在時鐘中斷的註冊章節我們會看到，tick_handle_periodic為時鐘中斷的事件回調函數，在time_init中被賦值到時鐘中斷的回調函數鉤子處，發生時鐘中斷是會被調用做中斷處理。該函數最終調用tick_periodic，繼續調用update_process_times，進而再調用run_local_timers函數來打開TIMER_SOFTIRQ，同時run_local_timers也調用介面hrtimer_run_queues運行高精度定時器。這是中斷處理的典型方式，即硬體中斷處理關鍵部分，啟動softirq後打開硬體中斷響應，更多的事務在軟中斷下半部中處理。關於該軟中斷的具體作用後面會詳細介紹，這裡需要了解的是它會激活所有過期的定時器。

time_init 執行時鐘相關的初始化，後面會看到，我們在系統初始化初期的彙編階段會註冊硬體中斷向量表，但是中斷設備和事件處理函數並未初始化，這裡調用init_decrementer_clockevent初始化時鐘中斷設備，並初始化時間回調tick_handle_periodic；同時調用tick_setup_hrtimer_broadcast註冊高精度定時器設備及其回調，在中斷髮生時實際會被執行。此時硬體中斷被激活。

sched_clock_postinit和sched_clock_init 開啟調度時間相關的定時器定期更新資訊。

----------

■ 練習題目
**1)** 根據這段講時鐘中斷的文字，tick_handle_periodic 是在哪個函數中被賦值到時鐘中斷的回調函數鉤子處的？
**2)** 請把講時鐘中斷的這段文字逐字照抄一部分：從含有“time_init 執行時鐘”的那幾個字開始，抄到“間相關的定時器定期更新資訊。”為止。

■ 資料節選
----------

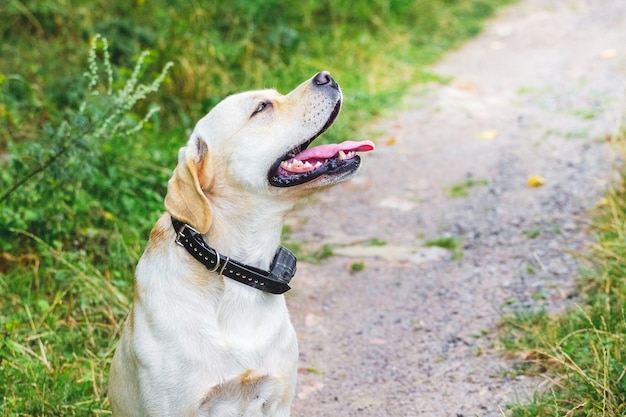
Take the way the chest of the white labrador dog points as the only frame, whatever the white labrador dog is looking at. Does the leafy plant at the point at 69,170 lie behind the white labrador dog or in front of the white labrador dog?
behind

----------

■ 題目答案
**1)** 在 time_init 中。

**2)**
time_init 執行時鐘相關的初始化，後面會看到，我們在系統初始化初期的彙編階段會註冊硬體中斷向量表，但是中斷設備和事件處理函數並未初始化，這裡調用init_decrementer_clockevent初始化時鐘中斷設備，並初始化時間回調tick_handle_periodic；同時調用tick_setup_hrtimer_broadcast註冊高精度定時器設備及其回調，在中斷髮生時實際會被執行。此時硬體中斷被激活。

sched_clock_postinit和sched_clock_init 開啟調度時間相關的定時器定期更新資訊。